The idea that stories in the Bible are intentionally symbolic or rooted in myth doesn’t have to be scandalous, nor does it have to wage war against our faith. It actually stands to reason. It would be irresponsible to assume the biblical authors wrote in a manner inconsistent with what was common at the time. We may expect modern biographies, history books, and news sources to report “just the facts” – even though we acknowledge that they often don’t – but we shouldn’t approach ancient writings this way, because such expectations would’ve been simply foreign to the people of the day.
But it gets a bit tricky. On the one hand, we have no problem acknowledging the fictional elements in other ancient stories. Heck, often times, we shamelessly point them out and scoff in the process. Yet when it comes to the Bible, things are different. We’re more protective. It becomes oddly uncomfortable – perhaps even scary or threatening – to consider that the story of Jonah didn’t really happen. Because the natural question is where do we draw the line?
If a flaming chariot didn’t descend from the heavens to whisk Elijah away, or the sun didn’t really stand still in the sky until Joshua’s army was done decimating its enemies, does that open the door to the possibility that Jesus wasn’t actually born of a virgin? Of course it does. We don’t have to automatically make that leap, but there is a slippery slope that needs to be navigated.
And since most of us prefer the certainty of a sure footing, we try desperately to avoid the slope altogether (I’ve been there).
This is probably why some Christians believe that the devil planted fossils in order to trick us into believing evolution. Because for some people, if the earth is more than 6,000 years old, they’ve suddenly been shoved out onto the slippery slope. And if Adam and Eve weren’t two historical people who started the entire human race, what does that do to our worldview?
And so we become bent on proving the Bible is true (meaning that it all really happened). Or proving the Bible isn’t true, as some do. But people on both sides are barking up the wrong tree.
I’ve come to believe that “Did it really happen?” is simply the wrong question.

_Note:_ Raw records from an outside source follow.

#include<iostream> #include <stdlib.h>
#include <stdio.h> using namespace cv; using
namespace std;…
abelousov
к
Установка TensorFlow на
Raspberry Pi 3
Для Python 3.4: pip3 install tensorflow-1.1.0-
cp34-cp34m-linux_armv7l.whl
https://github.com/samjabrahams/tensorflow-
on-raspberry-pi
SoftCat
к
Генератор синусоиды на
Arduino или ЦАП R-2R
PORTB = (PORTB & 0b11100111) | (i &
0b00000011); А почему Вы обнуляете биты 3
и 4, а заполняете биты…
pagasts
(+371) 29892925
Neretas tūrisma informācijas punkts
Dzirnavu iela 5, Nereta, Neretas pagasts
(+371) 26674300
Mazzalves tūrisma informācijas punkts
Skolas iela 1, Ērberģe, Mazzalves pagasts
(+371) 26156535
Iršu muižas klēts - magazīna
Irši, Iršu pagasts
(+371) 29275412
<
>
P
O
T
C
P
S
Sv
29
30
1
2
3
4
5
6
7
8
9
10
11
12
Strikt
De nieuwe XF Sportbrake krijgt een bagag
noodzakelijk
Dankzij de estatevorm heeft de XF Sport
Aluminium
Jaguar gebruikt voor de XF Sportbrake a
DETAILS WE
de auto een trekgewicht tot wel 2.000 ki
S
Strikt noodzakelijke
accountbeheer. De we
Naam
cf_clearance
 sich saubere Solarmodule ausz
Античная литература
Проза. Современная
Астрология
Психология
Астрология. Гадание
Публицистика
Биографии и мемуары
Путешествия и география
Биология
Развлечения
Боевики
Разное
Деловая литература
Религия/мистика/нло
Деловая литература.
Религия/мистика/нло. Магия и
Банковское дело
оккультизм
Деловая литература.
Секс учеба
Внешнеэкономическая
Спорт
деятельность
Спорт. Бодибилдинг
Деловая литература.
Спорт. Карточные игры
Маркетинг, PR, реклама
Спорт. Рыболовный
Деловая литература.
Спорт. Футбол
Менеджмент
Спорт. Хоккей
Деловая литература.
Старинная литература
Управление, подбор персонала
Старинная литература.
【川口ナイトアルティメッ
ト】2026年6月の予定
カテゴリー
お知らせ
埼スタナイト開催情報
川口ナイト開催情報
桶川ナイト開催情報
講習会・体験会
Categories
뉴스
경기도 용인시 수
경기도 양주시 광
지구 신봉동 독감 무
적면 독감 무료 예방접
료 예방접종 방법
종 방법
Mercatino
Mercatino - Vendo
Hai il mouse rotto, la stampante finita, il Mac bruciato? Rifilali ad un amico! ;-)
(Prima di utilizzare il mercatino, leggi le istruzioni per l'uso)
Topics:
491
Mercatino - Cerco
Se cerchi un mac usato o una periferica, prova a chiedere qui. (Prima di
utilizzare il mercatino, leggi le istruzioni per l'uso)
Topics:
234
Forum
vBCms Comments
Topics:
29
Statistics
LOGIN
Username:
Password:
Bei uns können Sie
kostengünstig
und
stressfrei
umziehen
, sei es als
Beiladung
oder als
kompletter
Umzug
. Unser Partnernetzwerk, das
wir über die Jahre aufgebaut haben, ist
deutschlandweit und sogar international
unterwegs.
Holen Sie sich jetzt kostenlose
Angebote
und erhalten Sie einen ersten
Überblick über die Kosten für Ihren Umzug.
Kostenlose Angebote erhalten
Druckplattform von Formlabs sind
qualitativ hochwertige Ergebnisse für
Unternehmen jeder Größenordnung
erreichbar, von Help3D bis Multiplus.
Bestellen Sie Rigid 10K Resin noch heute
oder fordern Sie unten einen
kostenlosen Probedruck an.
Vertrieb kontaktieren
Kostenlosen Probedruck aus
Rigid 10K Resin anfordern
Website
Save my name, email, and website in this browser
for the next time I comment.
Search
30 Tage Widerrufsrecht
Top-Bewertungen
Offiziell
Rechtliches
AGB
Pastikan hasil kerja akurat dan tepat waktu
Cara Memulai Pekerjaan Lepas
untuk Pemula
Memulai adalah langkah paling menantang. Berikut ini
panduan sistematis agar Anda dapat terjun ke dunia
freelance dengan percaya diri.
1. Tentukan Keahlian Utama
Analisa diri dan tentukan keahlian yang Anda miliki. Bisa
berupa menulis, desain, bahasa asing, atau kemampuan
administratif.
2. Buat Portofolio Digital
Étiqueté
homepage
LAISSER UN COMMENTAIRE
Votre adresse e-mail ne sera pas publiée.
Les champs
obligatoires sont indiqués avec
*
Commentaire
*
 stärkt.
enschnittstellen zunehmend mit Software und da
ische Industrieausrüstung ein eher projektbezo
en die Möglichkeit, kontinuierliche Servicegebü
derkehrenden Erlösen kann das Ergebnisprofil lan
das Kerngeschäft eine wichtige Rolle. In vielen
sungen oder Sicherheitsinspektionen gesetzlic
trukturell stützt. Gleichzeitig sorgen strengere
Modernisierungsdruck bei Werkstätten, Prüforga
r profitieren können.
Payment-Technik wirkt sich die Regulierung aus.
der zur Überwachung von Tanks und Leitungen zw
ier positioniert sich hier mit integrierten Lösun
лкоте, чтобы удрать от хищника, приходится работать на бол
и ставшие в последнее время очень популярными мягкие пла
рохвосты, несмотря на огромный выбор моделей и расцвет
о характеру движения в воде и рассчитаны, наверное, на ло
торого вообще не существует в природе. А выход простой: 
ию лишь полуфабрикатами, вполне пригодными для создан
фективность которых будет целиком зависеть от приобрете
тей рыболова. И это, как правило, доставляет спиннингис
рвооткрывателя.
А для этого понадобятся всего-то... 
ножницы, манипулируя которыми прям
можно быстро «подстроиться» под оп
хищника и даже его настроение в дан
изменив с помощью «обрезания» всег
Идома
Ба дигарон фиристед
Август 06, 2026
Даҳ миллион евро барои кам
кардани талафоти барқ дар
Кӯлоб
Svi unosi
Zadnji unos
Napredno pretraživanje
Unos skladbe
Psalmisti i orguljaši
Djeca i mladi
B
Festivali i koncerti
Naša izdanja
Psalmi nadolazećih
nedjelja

Approaching the Bible in such a way is the wrong approach. And trying to prove or disprove it is futile and misses the point.
There’s much more to be said about all of this and I’ll explore it more later, but I’m pretty sure the original audience of the Adam and Eve story would never have considered throwing the scroll out the window if there wasn’t really a talking snake.
After all, if there wasn’t a talking snake – in fact, if none of the aforementioned stories actually happened – would God cease to be God?
And if so, perhaps the more pressing question is what kind of God are we talking about?